The decision means Chevron can no longer export Venezuelan crude, potentially disrupting the flow of about 240,000 barrels per day—over a quarter of Venezuela’s total oil production.
Furthermore, if Venezuela’s state-run oil company PDVSA redirects these exports, US refineries may be unable to purchase the oil due to existing sanctions.
Trump’s stance on Venezuela’s oil sector aligns with his broader energy strategy.
He has criticized the previous administration’s decision to ease sanctions, arguing that the US does not need Venezuelan crude.
His administration has also signaled plans to refill the Strategic Petroleum Reserve (SPR) after criticizing earlier withdrawals aimed at curbing gasoline prices.
Meanwhile, market participants are closely watching Trump’s ongoing negotiations regarding Russia and Ukraine.
Ukrainian President Volodymyr Zelensky is set to visit Washington on Friday for discussions that include an agreement on rare earth minerals, which could have broader geopolitical and economic implications.
Separately, the US Energy Information Administration (EIA) reported an unexpected drop in crude oil stockpiles last week, although gasoline and distillate inventories posted surprising gains.

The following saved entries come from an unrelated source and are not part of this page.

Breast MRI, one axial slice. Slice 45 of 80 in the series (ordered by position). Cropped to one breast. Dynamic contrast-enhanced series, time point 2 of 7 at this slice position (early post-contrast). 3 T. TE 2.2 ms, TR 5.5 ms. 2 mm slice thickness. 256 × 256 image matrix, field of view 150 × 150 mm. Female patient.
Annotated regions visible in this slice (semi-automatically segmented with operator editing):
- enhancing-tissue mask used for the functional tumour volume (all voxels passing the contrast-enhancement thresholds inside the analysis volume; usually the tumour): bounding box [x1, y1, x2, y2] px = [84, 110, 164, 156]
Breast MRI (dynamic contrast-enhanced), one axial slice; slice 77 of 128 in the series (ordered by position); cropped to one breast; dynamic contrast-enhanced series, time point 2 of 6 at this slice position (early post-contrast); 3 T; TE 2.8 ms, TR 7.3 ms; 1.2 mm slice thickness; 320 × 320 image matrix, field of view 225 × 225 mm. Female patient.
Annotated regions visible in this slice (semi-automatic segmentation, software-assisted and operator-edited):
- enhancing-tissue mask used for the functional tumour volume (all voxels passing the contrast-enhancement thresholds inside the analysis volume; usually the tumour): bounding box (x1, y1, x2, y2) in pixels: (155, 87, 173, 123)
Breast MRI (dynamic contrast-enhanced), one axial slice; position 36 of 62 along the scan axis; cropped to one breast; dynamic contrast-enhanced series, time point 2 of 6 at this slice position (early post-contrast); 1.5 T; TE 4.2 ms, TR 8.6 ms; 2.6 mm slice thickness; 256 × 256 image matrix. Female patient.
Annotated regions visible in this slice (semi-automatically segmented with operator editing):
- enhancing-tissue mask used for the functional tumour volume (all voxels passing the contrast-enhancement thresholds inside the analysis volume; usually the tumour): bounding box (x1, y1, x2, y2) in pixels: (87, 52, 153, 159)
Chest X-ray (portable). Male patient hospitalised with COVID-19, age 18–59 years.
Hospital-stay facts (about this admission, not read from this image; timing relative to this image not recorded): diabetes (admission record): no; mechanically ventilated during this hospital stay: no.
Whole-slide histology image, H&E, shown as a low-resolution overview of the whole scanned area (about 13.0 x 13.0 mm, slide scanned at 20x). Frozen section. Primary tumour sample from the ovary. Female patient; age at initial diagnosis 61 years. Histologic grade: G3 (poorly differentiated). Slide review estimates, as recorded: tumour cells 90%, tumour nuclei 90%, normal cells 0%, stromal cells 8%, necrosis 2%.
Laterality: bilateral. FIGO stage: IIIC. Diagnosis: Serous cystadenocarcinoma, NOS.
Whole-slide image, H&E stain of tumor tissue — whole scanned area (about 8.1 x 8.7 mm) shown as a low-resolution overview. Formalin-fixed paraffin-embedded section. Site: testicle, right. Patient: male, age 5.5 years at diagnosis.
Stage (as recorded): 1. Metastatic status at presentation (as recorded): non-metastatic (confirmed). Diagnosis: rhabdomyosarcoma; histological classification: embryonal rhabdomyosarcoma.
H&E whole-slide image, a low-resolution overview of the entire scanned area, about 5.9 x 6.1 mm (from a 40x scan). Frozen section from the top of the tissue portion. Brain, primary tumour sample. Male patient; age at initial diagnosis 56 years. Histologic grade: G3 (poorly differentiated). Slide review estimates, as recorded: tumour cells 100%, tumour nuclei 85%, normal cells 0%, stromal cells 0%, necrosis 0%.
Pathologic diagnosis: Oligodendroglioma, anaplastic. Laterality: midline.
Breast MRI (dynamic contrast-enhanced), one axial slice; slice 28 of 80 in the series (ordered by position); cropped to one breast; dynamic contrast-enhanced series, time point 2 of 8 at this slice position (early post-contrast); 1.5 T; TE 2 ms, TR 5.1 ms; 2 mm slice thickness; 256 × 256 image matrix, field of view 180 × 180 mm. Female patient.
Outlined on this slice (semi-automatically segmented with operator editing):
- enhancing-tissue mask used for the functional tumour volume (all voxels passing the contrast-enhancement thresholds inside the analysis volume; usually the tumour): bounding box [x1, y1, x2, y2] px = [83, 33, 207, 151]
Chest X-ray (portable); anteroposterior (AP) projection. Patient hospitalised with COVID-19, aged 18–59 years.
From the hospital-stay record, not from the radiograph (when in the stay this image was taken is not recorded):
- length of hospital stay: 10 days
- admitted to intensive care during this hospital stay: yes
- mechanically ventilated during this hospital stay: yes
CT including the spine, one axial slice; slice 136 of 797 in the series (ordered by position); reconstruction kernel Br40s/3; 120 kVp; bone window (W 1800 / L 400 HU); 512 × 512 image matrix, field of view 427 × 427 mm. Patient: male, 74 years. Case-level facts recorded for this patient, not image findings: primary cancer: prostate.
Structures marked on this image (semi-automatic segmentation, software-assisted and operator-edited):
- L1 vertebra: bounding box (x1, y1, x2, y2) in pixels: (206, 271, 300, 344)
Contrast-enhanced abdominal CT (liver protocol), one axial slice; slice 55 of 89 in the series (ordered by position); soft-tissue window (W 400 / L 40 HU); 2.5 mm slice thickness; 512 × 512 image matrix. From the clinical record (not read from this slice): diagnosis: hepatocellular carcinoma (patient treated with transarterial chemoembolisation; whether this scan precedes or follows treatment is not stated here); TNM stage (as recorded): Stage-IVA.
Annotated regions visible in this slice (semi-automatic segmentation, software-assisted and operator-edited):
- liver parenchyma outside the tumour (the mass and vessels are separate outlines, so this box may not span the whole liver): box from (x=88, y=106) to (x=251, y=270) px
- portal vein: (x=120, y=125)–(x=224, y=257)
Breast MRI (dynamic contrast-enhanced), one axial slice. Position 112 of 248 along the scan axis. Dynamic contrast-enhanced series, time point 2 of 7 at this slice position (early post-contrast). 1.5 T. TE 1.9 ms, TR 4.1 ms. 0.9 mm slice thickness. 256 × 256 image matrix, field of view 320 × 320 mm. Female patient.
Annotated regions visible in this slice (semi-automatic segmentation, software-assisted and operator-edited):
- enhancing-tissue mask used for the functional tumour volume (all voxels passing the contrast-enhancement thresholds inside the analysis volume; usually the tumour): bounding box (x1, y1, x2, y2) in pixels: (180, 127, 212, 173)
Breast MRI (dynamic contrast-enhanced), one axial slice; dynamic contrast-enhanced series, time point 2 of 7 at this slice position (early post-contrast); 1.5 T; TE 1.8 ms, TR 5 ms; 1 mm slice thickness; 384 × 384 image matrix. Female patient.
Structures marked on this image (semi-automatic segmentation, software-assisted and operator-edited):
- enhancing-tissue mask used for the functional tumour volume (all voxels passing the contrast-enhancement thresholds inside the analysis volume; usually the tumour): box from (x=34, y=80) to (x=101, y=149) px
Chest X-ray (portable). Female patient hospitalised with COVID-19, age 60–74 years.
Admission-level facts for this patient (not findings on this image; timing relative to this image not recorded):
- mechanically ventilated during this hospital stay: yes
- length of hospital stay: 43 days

Goldman Sachs noted that the US government’s twin goals of commodity dominance and price stability reinforce a Brent crude range of $70 to $85 per barrel, a level that supports continued US supply growth.
‘Maximum pressure’
The revocation of Chevron’s license marks a return to the “maximum pressure” sanctions policy Trump implemented during his first term against Venezuelan President Nicolás Maduro.
While the Biden administration had eased some restrictions to encourage fair elections, it reinstated broader oil sanctions in April, citing Maduro’s failure to meet electoral commitments.
However, Biden had allowed Chevron to continue operations, generating an estimated $2.1 billion to $3.2 billion annually for Venezuela through taxes and royalties.
With Trump’s latest decision, Venezuela’s oil-dependent economy faces new uncertainty, while global energy markets brace for potential supply disruptions.